Task objective:
Wherever the string "ffffff" appears in the listing, copy that line.

Data extracts:
---*---

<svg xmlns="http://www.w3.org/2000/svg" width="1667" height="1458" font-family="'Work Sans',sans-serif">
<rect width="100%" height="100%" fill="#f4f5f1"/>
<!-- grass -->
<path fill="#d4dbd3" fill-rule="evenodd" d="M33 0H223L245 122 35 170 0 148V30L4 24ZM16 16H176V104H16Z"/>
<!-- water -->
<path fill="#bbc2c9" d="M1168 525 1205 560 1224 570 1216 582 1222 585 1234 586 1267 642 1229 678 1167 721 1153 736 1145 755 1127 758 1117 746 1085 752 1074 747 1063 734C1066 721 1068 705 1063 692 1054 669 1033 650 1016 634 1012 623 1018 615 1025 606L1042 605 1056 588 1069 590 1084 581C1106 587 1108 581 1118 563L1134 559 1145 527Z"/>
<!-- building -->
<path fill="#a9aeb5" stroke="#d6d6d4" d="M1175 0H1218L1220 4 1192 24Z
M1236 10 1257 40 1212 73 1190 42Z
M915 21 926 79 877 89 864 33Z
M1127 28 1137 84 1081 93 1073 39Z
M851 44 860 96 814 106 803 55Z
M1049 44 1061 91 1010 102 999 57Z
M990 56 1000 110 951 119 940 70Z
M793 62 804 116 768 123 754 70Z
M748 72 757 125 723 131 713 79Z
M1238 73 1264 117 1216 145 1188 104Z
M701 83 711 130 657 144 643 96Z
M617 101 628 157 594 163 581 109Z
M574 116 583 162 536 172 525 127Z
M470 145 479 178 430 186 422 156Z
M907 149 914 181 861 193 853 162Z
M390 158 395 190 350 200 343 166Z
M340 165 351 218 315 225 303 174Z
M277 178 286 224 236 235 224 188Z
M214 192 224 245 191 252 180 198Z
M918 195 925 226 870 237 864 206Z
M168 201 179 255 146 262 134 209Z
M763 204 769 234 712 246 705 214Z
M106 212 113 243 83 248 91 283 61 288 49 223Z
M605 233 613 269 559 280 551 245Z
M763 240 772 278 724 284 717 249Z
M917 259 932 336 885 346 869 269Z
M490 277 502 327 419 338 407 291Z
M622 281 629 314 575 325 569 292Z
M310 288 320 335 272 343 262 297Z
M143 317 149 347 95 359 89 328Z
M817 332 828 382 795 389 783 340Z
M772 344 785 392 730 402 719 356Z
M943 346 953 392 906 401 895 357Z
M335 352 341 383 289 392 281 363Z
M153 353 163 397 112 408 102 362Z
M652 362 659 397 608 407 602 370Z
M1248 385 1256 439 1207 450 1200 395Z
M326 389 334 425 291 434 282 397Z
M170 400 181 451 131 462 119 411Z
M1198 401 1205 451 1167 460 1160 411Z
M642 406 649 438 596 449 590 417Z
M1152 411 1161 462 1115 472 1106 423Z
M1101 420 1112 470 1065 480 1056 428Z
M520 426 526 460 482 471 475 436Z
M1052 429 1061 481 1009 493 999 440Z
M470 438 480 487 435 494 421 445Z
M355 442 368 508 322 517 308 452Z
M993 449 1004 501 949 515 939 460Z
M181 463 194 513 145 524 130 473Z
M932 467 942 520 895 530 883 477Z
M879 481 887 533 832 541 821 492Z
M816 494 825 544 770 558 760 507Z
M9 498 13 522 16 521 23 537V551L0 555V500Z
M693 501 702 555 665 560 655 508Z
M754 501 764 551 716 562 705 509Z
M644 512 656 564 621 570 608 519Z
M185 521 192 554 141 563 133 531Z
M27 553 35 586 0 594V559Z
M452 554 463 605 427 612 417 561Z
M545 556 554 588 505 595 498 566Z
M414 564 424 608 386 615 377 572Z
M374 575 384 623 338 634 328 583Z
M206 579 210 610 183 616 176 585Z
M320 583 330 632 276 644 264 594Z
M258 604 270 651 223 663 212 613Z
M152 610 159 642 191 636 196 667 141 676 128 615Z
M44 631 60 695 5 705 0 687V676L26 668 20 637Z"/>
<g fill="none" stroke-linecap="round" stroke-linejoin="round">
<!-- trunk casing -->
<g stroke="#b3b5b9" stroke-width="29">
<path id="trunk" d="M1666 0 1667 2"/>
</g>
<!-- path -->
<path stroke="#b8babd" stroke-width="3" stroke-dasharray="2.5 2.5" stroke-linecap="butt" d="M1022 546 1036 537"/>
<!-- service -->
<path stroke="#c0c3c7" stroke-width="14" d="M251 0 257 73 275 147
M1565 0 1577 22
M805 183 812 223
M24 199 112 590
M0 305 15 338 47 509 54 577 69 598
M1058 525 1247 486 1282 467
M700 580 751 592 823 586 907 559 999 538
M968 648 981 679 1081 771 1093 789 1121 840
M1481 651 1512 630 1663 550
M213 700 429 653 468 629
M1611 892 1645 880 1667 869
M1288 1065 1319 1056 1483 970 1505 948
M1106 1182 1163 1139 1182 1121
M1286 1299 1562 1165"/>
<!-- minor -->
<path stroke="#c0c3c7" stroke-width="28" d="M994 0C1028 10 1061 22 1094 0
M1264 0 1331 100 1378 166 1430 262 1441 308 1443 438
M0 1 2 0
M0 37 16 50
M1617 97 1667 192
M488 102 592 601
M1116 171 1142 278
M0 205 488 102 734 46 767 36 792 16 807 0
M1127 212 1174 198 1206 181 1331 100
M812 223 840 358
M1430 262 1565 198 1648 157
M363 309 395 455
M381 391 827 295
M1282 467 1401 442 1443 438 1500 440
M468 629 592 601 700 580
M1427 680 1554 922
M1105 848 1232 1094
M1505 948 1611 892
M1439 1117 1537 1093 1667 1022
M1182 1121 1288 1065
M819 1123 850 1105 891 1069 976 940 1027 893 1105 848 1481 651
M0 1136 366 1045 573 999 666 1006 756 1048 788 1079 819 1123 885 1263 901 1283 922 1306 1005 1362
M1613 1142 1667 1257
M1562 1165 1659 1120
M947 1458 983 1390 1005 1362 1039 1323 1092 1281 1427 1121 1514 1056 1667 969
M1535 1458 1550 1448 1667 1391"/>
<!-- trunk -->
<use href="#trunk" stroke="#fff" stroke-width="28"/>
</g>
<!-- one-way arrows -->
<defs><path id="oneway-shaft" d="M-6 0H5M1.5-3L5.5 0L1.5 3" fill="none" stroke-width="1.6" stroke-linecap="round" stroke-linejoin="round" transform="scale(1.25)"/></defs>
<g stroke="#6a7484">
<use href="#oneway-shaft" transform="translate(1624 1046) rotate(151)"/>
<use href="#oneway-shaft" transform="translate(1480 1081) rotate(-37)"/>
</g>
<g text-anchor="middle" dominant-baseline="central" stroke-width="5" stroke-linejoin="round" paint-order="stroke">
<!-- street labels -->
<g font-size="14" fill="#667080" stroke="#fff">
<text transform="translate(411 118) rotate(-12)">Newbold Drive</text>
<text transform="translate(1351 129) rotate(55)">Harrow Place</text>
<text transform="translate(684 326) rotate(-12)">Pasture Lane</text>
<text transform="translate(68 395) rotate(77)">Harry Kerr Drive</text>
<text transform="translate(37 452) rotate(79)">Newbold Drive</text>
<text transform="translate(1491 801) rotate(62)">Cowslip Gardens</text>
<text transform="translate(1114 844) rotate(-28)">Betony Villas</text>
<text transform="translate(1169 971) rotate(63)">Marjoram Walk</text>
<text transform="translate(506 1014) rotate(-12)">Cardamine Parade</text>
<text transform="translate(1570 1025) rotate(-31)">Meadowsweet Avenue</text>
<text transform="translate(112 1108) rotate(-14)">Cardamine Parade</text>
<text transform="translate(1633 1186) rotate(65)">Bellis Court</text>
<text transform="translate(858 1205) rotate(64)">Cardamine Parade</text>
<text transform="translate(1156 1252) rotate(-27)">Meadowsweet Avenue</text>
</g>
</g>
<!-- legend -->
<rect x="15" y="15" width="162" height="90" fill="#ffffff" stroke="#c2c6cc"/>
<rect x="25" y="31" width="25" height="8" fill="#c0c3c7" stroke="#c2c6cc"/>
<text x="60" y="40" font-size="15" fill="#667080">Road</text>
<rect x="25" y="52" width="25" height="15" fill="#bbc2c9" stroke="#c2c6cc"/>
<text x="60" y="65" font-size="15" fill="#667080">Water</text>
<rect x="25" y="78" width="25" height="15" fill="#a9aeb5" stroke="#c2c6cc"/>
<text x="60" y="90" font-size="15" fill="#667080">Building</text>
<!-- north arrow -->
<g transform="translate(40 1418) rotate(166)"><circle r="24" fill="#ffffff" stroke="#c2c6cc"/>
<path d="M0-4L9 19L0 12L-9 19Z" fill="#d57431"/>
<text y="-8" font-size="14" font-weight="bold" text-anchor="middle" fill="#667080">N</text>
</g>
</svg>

---*---

Answer for this exercise:
<rect x="15" y="15" width="162" height="90" fill="#ffffff" stroke="#c2c6cc"/>
<g transform="translate(40 1418) rotate(166)"><circle r="24" fill="#ffffff" stroke="#c2c6cc"/>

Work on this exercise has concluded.